What to produce » Copy the lines below word for word, keeping every character, line break, and number as it appears.

Input for this task »
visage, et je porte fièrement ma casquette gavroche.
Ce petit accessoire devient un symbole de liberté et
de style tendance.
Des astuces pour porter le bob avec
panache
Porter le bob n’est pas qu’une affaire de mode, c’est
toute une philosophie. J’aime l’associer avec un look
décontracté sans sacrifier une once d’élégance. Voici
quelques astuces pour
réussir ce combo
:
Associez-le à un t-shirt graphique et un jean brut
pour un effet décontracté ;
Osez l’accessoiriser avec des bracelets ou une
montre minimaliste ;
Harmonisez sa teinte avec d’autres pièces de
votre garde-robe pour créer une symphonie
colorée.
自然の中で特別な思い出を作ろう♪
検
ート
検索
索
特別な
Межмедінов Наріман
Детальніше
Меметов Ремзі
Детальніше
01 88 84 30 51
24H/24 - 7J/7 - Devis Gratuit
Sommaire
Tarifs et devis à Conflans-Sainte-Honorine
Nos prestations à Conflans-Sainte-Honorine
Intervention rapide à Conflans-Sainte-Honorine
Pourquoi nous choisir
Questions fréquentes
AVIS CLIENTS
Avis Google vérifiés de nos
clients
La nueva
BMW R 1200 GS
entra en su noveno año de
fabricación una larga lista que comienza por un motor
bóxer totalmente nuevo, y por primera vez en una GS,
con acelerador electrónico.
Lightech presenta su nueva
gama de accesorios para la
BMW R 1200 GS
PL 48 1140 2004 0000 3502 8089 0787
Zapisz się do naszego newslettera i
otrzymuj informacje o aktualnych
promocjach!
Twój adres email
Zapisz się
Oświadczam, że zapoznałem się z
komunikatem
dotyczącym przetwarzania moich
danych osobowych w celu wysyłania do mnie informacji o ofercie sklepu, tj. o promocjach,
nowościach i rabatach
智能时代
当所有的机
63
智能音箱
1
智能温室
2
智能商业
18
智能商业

Answer box »
visage, et je porte fièrement ma casquette gavroche.
Ce petit accessoire devient un symbole de liberté et
de style tendance.
Des astuces pour porter le bob avec
panache
Porter le bob n’est pas qu’une affaire de mode, c’est
toute une philosophie. J’aime l’associer avec un look
décontracté sans sacrifier une once d’élégance. Voici
quelques astuces pour
réussir ce combo
:
Associez-le à un t-shirt graphique et un jean brut
pour un effet décontracté ;
Osez l’accessoiriser avec des bracelets ou une
montre minimaliste ;
Harmonisez sa teinte avec d’autres pièces de
votre garde-robe pour créer une symphonie
colorée.
自然の中で特別な思い出を作ろう♪
検
ート
検索
索
特別な
Межмедінов Наріман
Детальніше
Меметов Ремзі
Детальніше
01 88 84 30 51
24H/24 - 7J/7 - Devis Gratuit
Sommaire
Tarifs et devis à Conflans-Sainte-Honorine
Nos prestations à Conflans-Sainte-Honorine
Intervention rapide à Conflans-Sainte-Honorine
Pourquoi nous choisir
Questions fréquentes
AVIS CLIENTS
Avis Google vérifiés de nos
clients
La nueva
BMW R 1200 GS
entra en su noveno año de
fabricación una larga lista que comienza por un motor
bóxer totalmente nuevo, y por primera vez en una GS,
con acelerador electrónico.
Lightech presenta su nueva
gama de accesorios para la
BMW R 1200 GS
PL 48 1140 2004 0000 3502 8089 0787
Zapisz się do naszego newslettera i
otrzymuj informacje o aktualnych
promocjach!
Twój adres email
Zapisz się
Oświadczam, że zapoznałem się z
komunikatem
dotyczącym przetwarzania moich
danych osobowych w celu wysyłania do mnie informacji o ofercie sklepu, tj. o promocjach,
nowościach i rabatach
智能时代
当所有的机
63
智能音箱
1
智能温室
2
智能商业
18
智能商业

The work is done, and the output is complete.